## Data provided:

————————

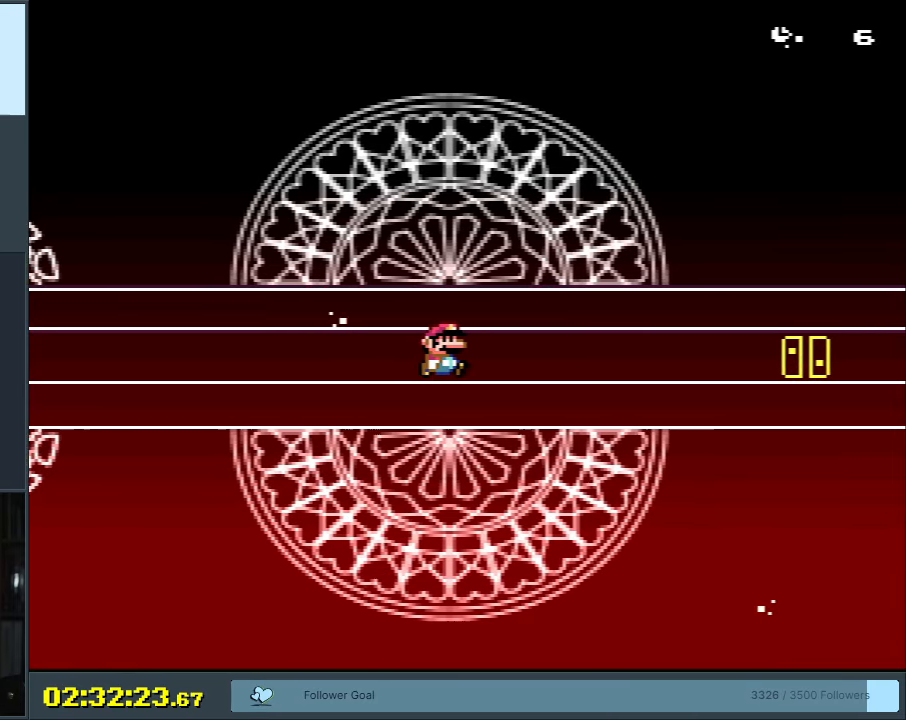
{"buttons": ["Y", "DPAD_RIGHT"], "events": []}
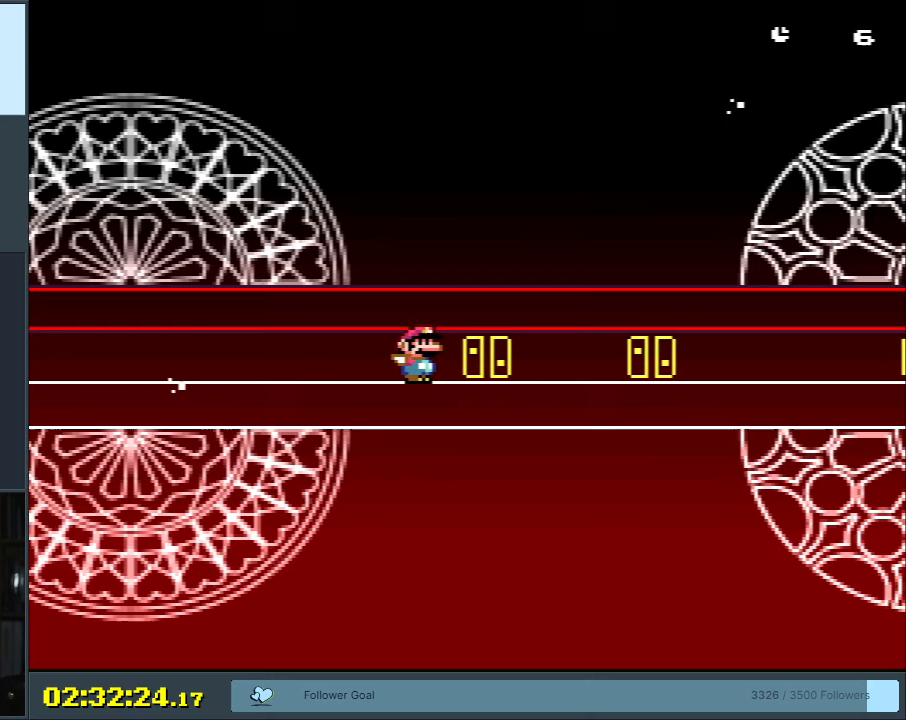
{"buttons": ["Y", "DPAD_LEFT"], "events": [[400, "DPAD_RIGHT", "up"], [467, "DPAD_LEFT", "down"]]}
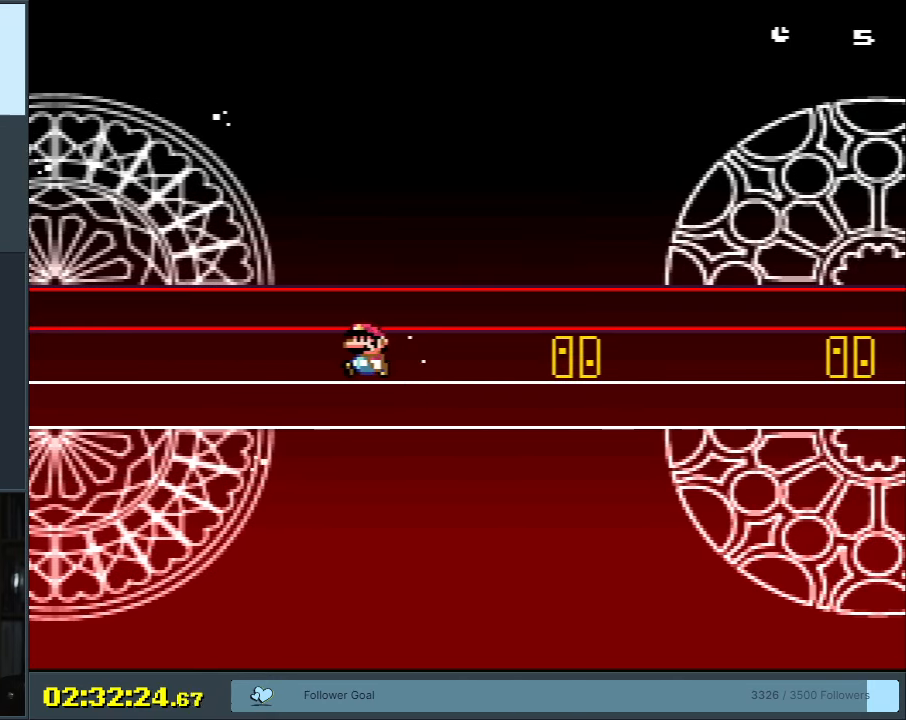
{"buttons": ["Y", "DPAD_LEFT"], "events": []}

————————

## Your task:
When you copy the data, keep every line exact and drop the pictures.

## The answer:
{"buttons": ["Y", "DPAD_RIGHT"], "events": []}
{"buttons": ["Y", "DPAD_LEFT"], "events": [[400, "DPAD_RIGHT", "up"], [467, "DPAD_LEFT", "down"]]}
{"buttons": ["Y", "DPAD_LEFT"], "events": []}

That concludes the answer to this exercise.